Pineapples are unique in that they are an amalgam of many blooms whose solo fruitlets fuse together around a core. The fruitlet is identifiable by its “eye” marked by the spiny marking on the pineapple’s surface. Pineapples are cylinder shaped with a scaly green, yellow, or brown skin topped by a spray of  blue-green leaves. Even though the fruit may look sort of ‘scary’, it’s the inside that counts – a vibrant and fibrous yellow flesh that is tender and sweet.

Preparation of the Pineapple

Place the pineapple on its side and slice off the stem. Set the pineapple upright and slice off the skin as close to edge where the flesh and the skin meet. Cut away any ‘eyes’ that need removed. Cut the edible flesh away from the core.

Juicy Pineapple Pops – add more juice than pulp

  • ½ cup fresh pineapple juice
  • 1 tsp pineapple pulp

Fruity Pineapple Pops – add more pulp than juice

  • ½ cup pineapple pulp
  • ¼ cup pineapple juice

To Make Frozen Treats

  • Juice the pineapple (and other fruits as desired). Remember to reserve the pulp as needed.
  • Mix the fruit and pulp in a liquid measuring cup that has a pour spout.
  • Pour the mixture into paper cups or popsicle molds. Put popsicle sticks into the cups/molds and freeze.

Other Options

  • Add an equal amount of both fruit and juice (1/2 cup of each)
  • Mix more than one flavor, for example ½ cup pineapple juice and ½ cup strawberry juice. Try any and all combinations that strike your fancy.

Pineapple Nutrition

One cup of pineapple has 75 energy packed calories. Dense in manganese, the pineapple provides over 120% of the recommended daily value.  Our mitochondria, i.e. our energy production factories, require manganese to stay at top performance. With the pineapple’s quality dose of Thiamin (Vitamin B1), the pair further promotes energy production and antioxidant defenses.

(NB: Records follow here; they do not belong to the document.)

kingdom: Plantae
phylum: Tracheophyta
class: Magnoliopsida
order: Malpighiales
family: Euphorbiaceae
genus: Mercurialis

Of course, Vitamin C is a big part of the pineapple’s allure, containing over 40% of the daily value. Need more Vitamin C? Simply eat a 1 cup serving of pineapple.

Due to a complex mix of substances collectively called “bromelain”, it’s believed that eating pineapples can improve digestion. Though bromelain exists primarily in the stem and core, those with digestive issues may wish to talk with their healthcare provider about bromelain extract.

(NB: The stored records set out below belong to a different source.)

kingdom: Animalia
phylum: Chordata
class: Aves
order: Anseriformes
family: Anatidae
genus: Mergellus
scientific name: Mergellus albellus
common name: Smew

Pineapple History – A Sweet Tale of Travel

The pineapple is thought to have origins in South America, but this fruit came to European attention when it was discovered on Guadalupe Island in the Caribbean. While cultivation in Europe failed due to climate, the fruit spread throughout Asian, Africa, and the South Pacific where conditions were just right.

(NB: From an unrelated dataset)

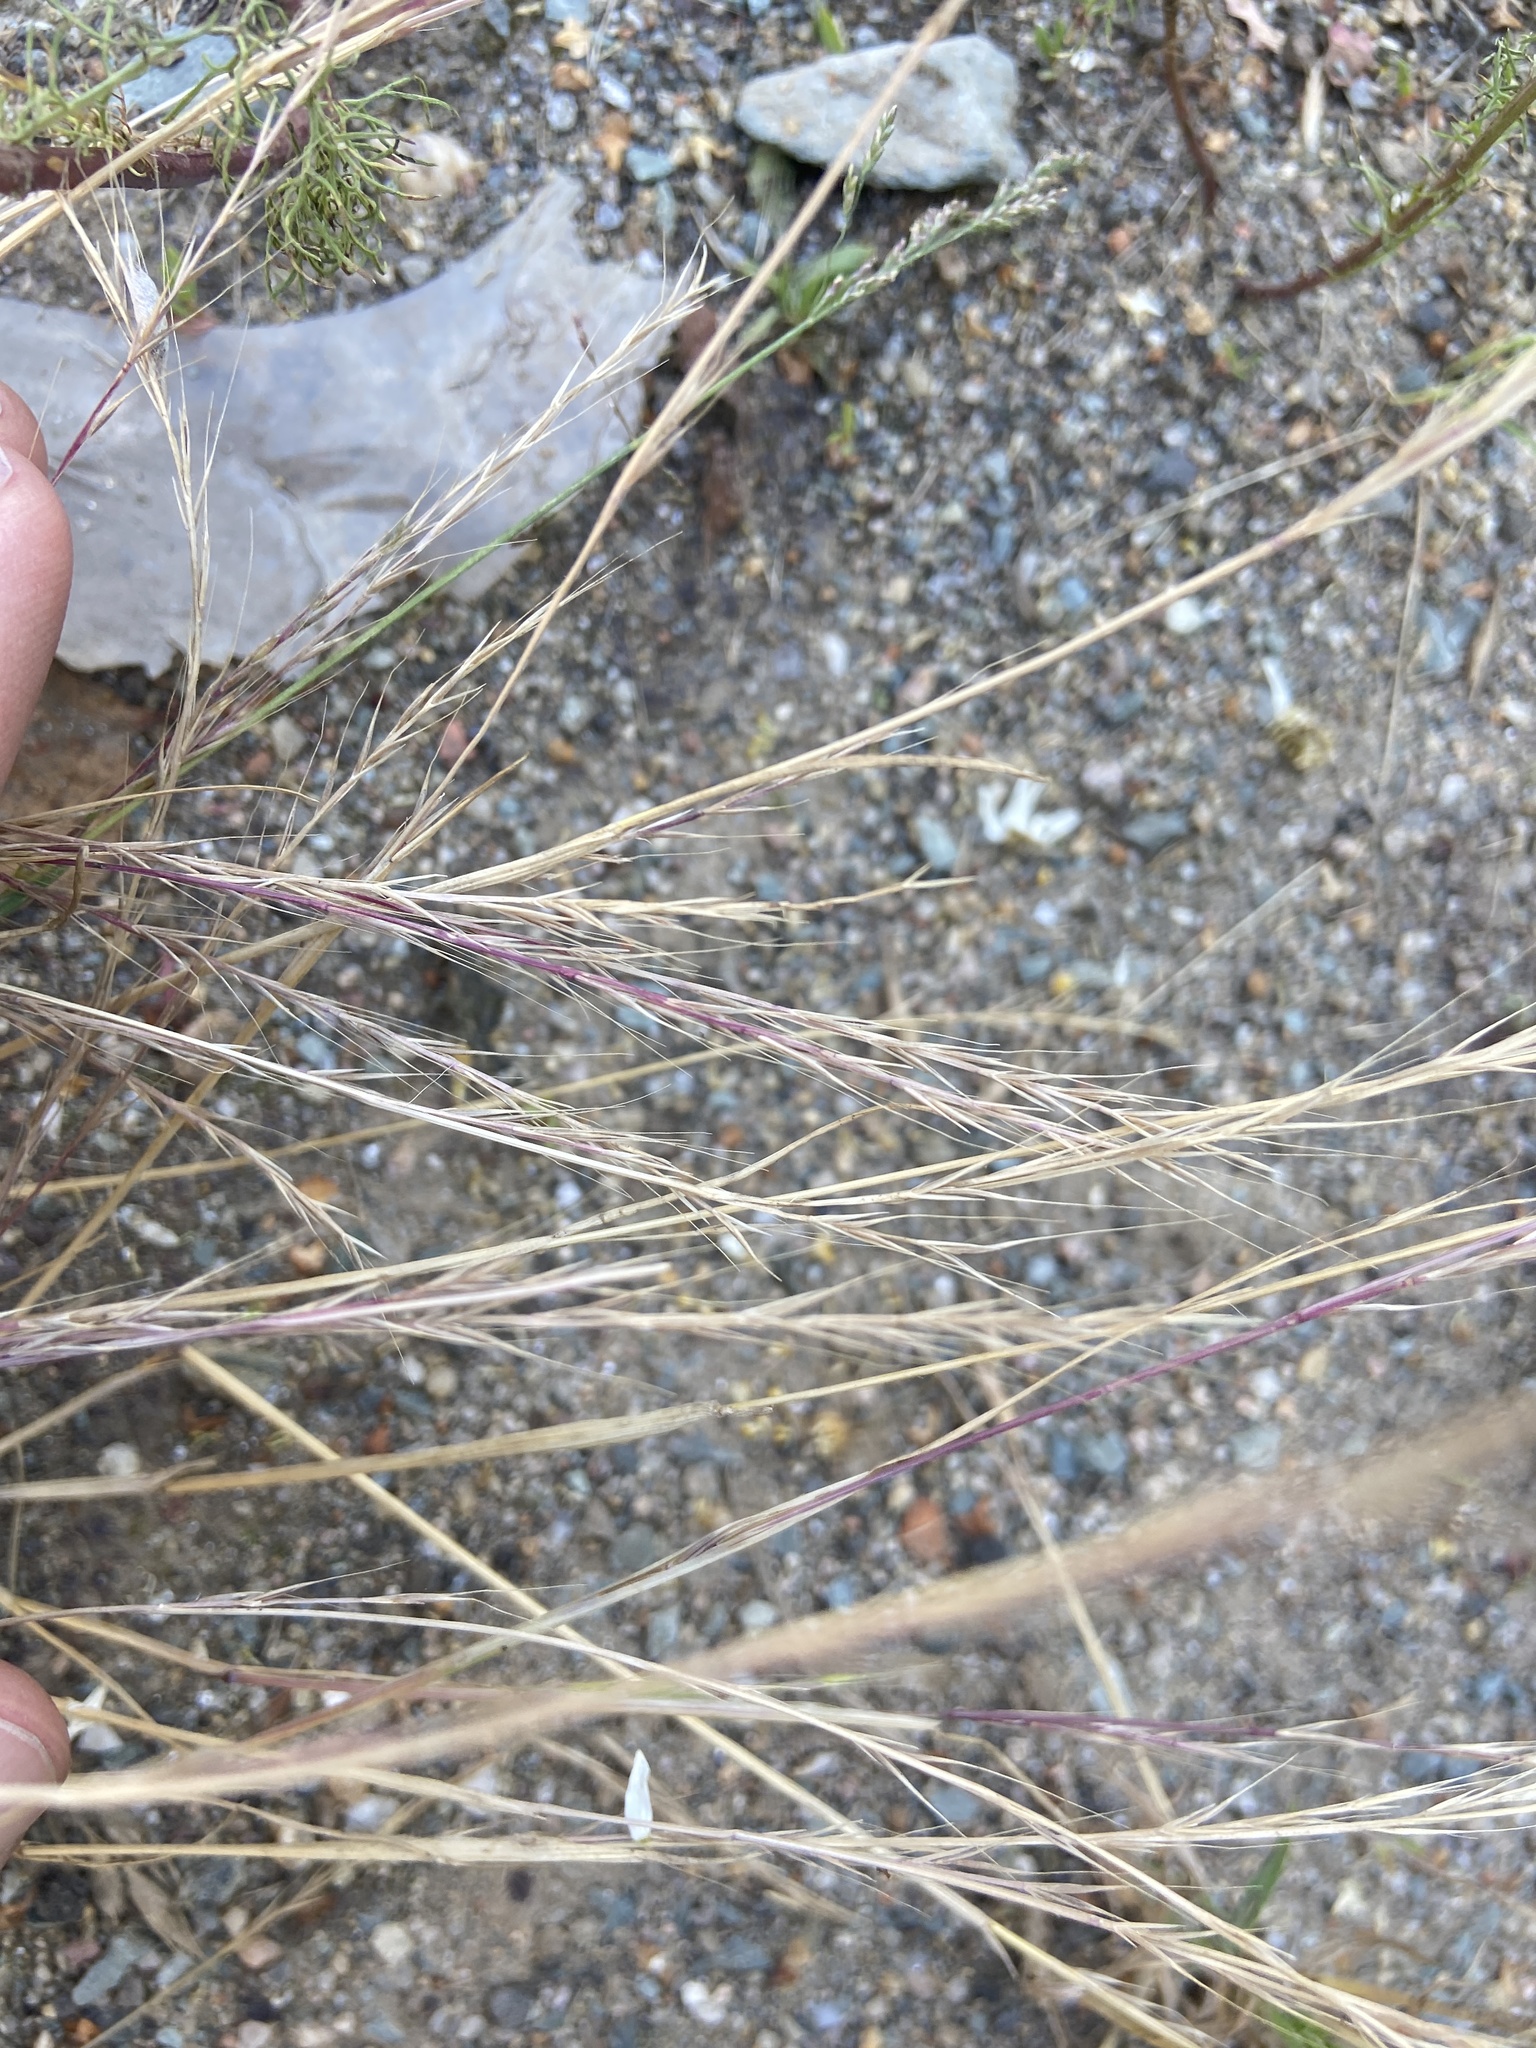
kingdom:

Pineapples are highly perishable. American colonists typically had to make do with sugar-coated pineapples since transportation of foods was exceptionally slow. So, fresh pineapples inevitably became a status symbol of wealth and class.

The pineapple was a symbol of hospitality in the Caribbean. European visitors soon recognized their welcome if a pineapple was placed outside a village. This tradition spread to Europe and then to colonial North America. You can still see carved pineapples and pineapple statues on top of gates and columns in North American historic homes.

Selection and Storage

Choose a pineapple that feels heavy for its size. The only difference in size is that a larger pineapple has more edible flesh. Size does not typically indicate sweetness or juiciness. Avoid fruits with soft spots, bruises, or darkened ‘eyes’. Pineapples with a fragrant sweet smell at the stem are the best choice.

The pineapple can be left at room temperate for a couple of days. Allowing it to sit out for two days will give the fruit more time to become softer and juicier. Do watch the pineapple closely to make sure it doesn’t spoil. Otherwise, wrap the fruit in a plastic bag and refrigerate for 3-5 days.

Store cut up pineapple in an airtight container in the fridge. Retain some of the juice when you cut the pineapple as this luscious fruit retains its flavor best when it marinates in its own juice.